Em coletiva na tarde desta segunda-feira (24), Lindbergh enfatizou que o julgamento no Supremo Tribunal Federal ainda não terminou e que tentar votar qualquer mudança legal agora, antes da decisão final, “não se sustenta”. O parlamentar classificou como desvio de finalidade qualquer proposta que anistie condenados pela tentativa de golpe após as eleições de 2022, inclusive a proposta relatada pelo deputado Paulinho da Força (Solidariedade-SP), que altera regras de dosimetria e, na prática, poderia reduzir penas aplicadas a Bolsonaro.
“Usar uma lei genérica para beneficiar uma pessoa específica é inconstitucional”, afirmou o petista.
“Destino do Bolsonaro será a Papuda”
Lindbergh também citou o vídeo em que Bolsonaro aparece utilizando um ferro de solda na tornozeleira eletrônica, dizendo que o episódio “desmoralizou” a base bolsonarista e eliminou qualquer argumento em favor de prisão domiciliar. Para ele, pela lei de organizações criminosas, Bolsonaro deve cumprir pena em presídio de segurança máxima. “O destino do Bolsonaro será a Papuda ou a Papudinha”, disse.
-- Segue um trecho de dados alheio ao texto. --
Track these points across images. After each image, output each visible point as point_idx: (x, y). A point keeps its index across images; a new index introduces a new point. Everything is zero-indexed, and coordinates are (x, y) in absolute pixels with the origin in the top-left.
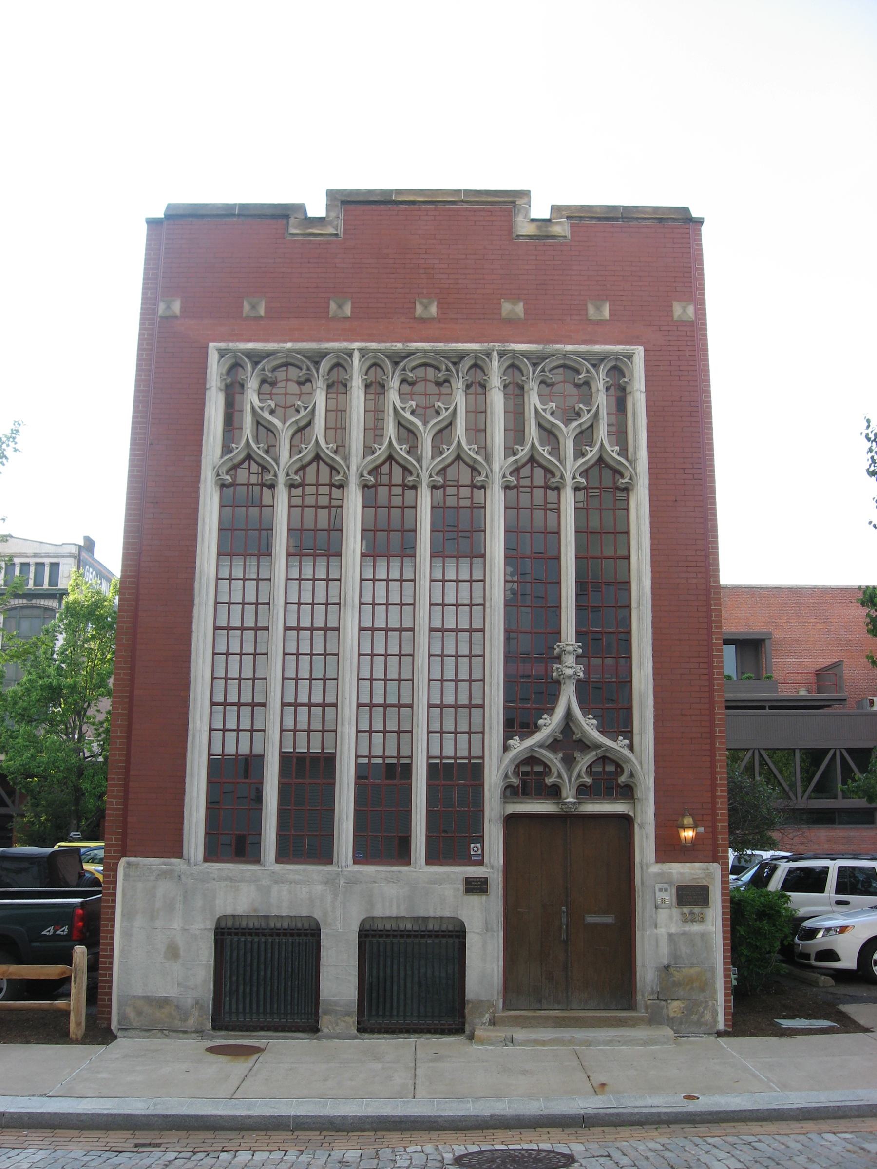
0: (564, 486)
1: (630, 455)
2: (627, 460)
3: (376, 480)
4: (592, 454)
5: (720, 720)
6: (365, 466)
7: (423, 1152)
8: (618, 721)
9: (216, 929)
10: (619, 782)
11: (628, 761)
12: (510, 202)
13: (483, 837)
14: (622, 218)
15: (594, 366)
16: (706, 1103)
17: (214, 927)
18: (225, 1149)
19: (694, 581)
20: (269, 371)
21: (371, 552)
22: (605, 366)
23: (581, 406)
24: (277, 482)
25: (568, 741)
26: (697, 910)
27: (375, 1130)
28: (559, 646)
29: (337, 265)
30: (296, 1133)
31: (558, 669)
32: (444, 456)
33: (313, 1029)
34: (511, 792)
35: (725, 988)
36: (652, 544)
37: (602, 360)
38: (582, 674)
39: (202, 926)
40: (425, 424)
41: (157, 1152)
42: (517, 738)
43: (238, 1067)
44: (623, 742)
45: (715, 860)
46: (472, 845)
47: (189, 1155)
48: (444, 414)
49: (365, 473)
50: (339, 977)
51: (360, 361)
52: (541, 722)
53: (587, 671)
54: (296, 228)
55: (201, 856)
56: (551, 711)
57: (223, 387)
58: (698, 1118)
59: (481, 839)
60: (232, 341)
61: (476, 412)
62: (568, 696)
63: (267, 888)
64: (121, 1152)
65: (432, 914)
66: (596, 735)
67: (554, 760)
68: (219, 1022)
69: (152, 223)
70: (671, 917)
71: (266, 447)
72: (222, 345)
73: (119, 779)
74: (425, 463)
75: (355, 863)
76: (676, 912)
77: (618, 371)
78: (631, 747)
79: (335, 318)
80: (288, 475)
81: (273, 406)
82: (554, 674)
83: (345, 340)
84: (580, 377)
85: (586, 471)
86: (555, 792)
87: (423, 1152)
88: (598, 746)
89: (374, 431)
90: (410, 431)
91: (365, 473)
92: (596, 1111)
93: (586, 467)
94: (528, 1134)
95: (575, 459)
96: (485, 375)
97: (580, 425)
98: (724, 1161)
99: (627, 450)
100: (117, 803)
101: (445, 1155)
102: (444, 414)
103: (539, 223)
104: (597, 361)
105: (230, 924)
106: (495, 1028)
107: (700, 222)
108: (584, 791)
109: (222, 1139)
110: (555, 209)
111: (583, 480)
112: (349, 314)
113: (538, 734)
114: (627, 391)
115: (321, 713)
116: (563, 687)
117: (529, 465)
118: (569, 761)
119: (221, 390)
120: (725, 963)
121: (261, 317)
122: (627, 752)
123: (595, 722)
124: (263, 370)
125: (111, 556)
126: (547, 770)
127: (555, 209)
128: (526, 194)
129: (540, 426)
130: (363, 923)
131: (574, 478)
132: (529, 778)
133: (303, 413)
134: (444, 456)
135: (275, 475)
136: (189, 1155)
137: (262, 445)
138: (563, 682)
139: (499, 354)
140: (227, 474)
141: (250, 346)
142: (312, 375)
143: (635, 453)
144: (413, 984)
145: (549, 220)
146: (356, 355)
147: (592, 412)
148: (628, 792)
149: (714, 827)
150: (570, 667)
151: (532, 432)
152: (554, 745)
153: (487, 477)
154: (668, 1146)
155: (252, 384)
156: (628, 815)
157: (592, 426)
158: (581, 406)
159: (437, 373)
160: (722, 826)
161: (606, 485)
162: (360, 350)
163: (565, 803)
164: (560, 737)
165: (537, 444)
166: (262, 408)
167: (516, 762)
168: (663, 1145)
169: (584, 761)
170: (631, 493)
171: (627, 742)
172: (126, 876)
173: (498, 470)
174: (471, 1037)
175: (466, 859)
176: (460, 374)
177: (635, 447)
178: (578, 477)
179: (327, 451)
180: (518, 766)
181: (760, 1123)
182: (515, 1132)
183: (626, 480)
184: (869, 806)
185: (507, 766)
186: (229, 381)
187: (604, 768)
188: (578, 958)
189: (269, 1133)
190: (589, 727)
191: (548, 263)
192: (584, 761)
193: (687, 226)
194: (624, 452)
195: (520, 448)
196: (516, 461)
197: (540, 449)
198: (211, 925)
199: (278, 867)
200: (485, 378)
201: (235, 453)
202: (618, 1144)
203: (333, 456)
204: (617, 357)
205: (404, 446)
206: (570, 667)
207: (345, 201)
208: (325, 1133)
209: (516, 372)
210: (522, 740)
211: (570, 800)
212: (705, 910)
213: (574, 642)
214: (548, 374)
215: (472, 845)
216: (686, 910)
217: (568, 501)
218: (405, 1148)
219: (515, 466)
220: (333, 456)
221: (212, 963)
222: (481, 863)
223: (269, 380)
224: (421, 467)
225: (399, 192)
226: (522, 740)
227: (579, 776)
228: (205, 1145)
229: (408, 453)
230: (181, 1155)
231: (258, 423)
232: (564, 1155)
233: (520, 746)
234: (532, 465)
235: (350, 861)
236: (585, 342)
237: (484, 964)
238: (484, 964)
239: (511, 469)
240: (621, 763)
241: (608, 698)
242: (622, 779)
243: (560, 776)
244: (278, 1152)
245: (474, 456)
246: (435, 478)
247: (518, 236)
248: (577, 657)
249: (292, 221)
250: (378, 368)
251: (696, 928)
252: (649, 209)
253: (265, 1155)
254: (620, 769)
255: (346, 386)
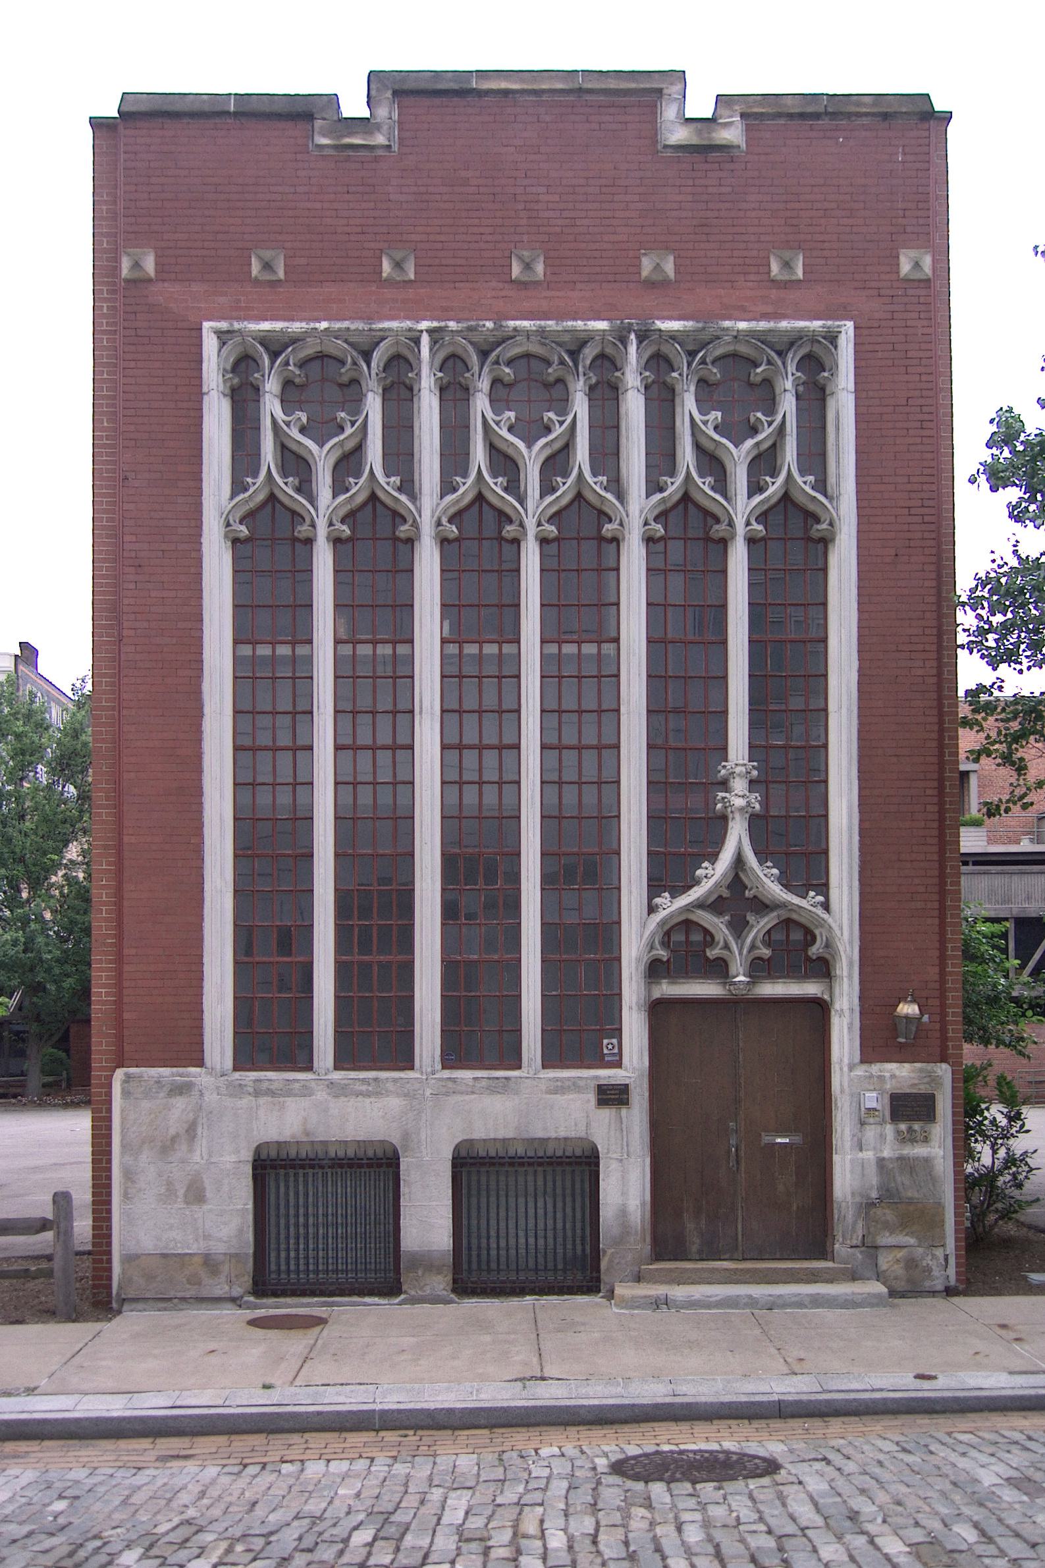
0: (733, 536)
1: (829, 489)
2: (826, 496)
3: (353, 530)
4: (774, 488)
5: (951, 803)
6: (445, 511)
7: (563, 1455)
8: (808, 870)
9: (255, 1160)
10: (810, 953)
11: (822, 923)
12: (647, 92)
13: (620, 1030)
14: (826, 113)
15: (780, 353)
16: (947, 1384)
17: (251, 1159)
18: (285, 1458)
19: (920, 672)
20: (295, 365)
21: (455, 637)
22: (795, 352)
23: (759, 415)
24: (316, 535)
25: (736, 899)
26: (916, 1126)
27: (491, 1427)
28: (724, 767)
29: (392, 197)
30: (382, 1434)
31: (723, 798)
32: (558, 494)
33: (390, 1288)
34: (655, 970)
35: (956, 1231)
36: (860, 620)
37: (792, 344)
38: (757, 806)
39: (234, 1158)
40: (529, 447)
41: (191, 1467)
42: (666, 894)
43: (295, 1343)
44: (815, 898)
45: (943, 1059)
46: (605, 1041)
47: (236, 1469)
48: (558, 430)
49: (444, 520)
50: (427, 1219)
51: (431, 350)
52: (699, 872)
53: (766, 802)
54: (324, 136)
55: (229, 1063)
56: (713, 858)
57: (228, 391)
58: (938, 1408)
59: (618, 1032)
60: (239, 319)
61: (605, 428)
62: (737, 835)
63: (328, 1106)
64: (139, 1469)
65: (553, 1135)
66: (776, 891)
67: (718, 925)
68: (264, 1285)
69: (98, 124)
70: (882, 1137)
71: (297, 482)
72: (223, 325)
73: (110, 962)
74: (531, 504)
75: (444, 1068)
76: (889, 1129)
77: (815, 365)
78: (826, 906)
79: (390, 282)
80: (331, 524)
81: (304, 420)
82: (719, 806)
83: (408, 318)
84: (759, 370)
85: (557, 514)
86: (719, 969)
87: (563, 1455)
88: (784, 905)
89: (454, 457)
90: (300, 458)
91: (444, 520)
92: (796, 1397)
93: (765, 507)
94: (701, 1428)
95: (750, 496)
96: (617, 370)
97: (757, 444)
98: (992, 1467)
99: (825, 481)
100: (108, 978)
101: (597, 1460)
102: (558, 430)
103: (699, 125)
104: (784, 346)
105: (273, 1154)
106: (641, 1285)
107: (947, 117)
108: (760, 969)
109: (277, 1445)
110: (722, 100)
111: (760, 528)
112: (412, 277)
113: (695, 889)
114: (828, 392)
115: (563, 701)
116: (731, 824)
117: (477, 504)
118: (739, 927)
119: (225, 395)
120: (956, 1198)
121: (280, 281)
122: (820, 911)
123: (775, 871)
124: (287, 364)
125: (69, 663)
126: (708, 938)
127: (722, 100)
128: (679, 76)
129: (698, 447)
130: (457, 1148)
131: (748, 524)
132: (683, 949)
133: (349, 431)
134: (558, 494)
135: (313, 525)
136: (236, 1469)
137: (291, 479)
138: (731, 816)
139: (637, 337)
140: (241, 523)
141: (266, 326)
142: (361, 373)
143: (838, 484)
144: (528, 1232)
145: (712, 120)
146: (425, 340)
147: (775, 424)
148: (823, 969)
149: (943, 1014)
150: (739, 797)
151: (687, 456)
152: (715, 905)
153: (621, 524)
154: (905, 1445)
155: (271, 386)
156: (825, 1001)
157: (774, 445)
158: (759, 415)
159: (533, 384)
160: (954, 1012)
161: (794, 533)
162: (430, 331)
163: (735, 983)
164: (726, 893)
165: (694, 474)
166: (288, 424)
167: (666, 928)
168: (897, 1443)
169: (760, 925)
170: (830, 546)
171: (821, 898)
172: (126, 1094)
173: (637, 513)
174: (611, 1295)
175: (601, 1062)
176: (581, 369)
177: (838, 476)
178: (753, 522)
179: (386, 487)
180: (668, 934)
181: (1023, 1413)
182: (685, 1427)
183: (616, 526)
184: (970, 447)
185: (653, 935)
186: (236, 381)
187: (788, 936)
188: (747, 1195)
189: (344, 1435)
190: (767, 880)
191: (710, 190)
192: (760, 925)
193: (926, 125)
194: (821, 485)
195: (669, 480)
196: (663, 500)
197: (699, 481)
198: (248, 1155)
199: (338, 1075)
200: (618, 374)
201: (251, 490)
202: (834, 1443)
203: (396, 494)
204: (812, 338)
205: (500, 479)
206: (739, 797)
207: (409, 93)
208: (420, 1432)
209: (607, 364)
210: (673, 897)
211: (741, 978)
212: (928, 1127)
213: (746, 762)
214: (710, 367)
215: (605, 1041)
216: (903, 1127)
217: (738, 560)
218: (536, 1451)
219: (662, 508)
220: (396, 494)
221: (250, 1206)
222: (618, 1064)
223: (297, 380)
224: (526, 511)
225: (482, 74)
226: (673, 897)
227: (753, 947)
228: (254, 1454)
229: (506, 490)
230: (226, 1470)
231: (493, 449)
232: (764, 1459)
233: (670, 906)
234: (481, 507)
235: (438, 1066)
236: (765, 316)
237: (625, 1189)
238: (625, 1189)
239: (656, 512)
240: (812, 927)
241: (794, 841)
242: (815, 950)
243: (727, 947)
244: (362, 1461)
245: (603, 493)
246: (338, 526)
247: (666, 146)
248: (751, 782)
249: (318, 123)
250: (457, 360)
251: (919, 1151)
252: (866, 99)
253: (344, 1466)
254: (810, 937)
255: (411, 389)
A chamada “Papudinha” é uma área reservada dentro do complexo penitenciário da Papuda, reservado para abrigar policiais militares condenados, mas que já recebeu políticos e pessoas que precisavam de proteção especial.
Prioridades da semana
O líder do PT afirmou que a prioridade da bancada será impedir a inclusão na pauta de qualquer proposta de anistia ou redução de pena. Lindbergh pediu que o presidente da Câmara, deputado Hugo Motta “não cometa esse erro” e disse que a oposição ao PL da Anistia será firme.
O deputado também mencionou a necessidade de avançar na votação da Lei de Diretrizes Orçamentarias (LDO-2026), do orçamento, do projeto do devedor contumaz, além de reformas tributárias que impactam o fechamento da peça orçamentária.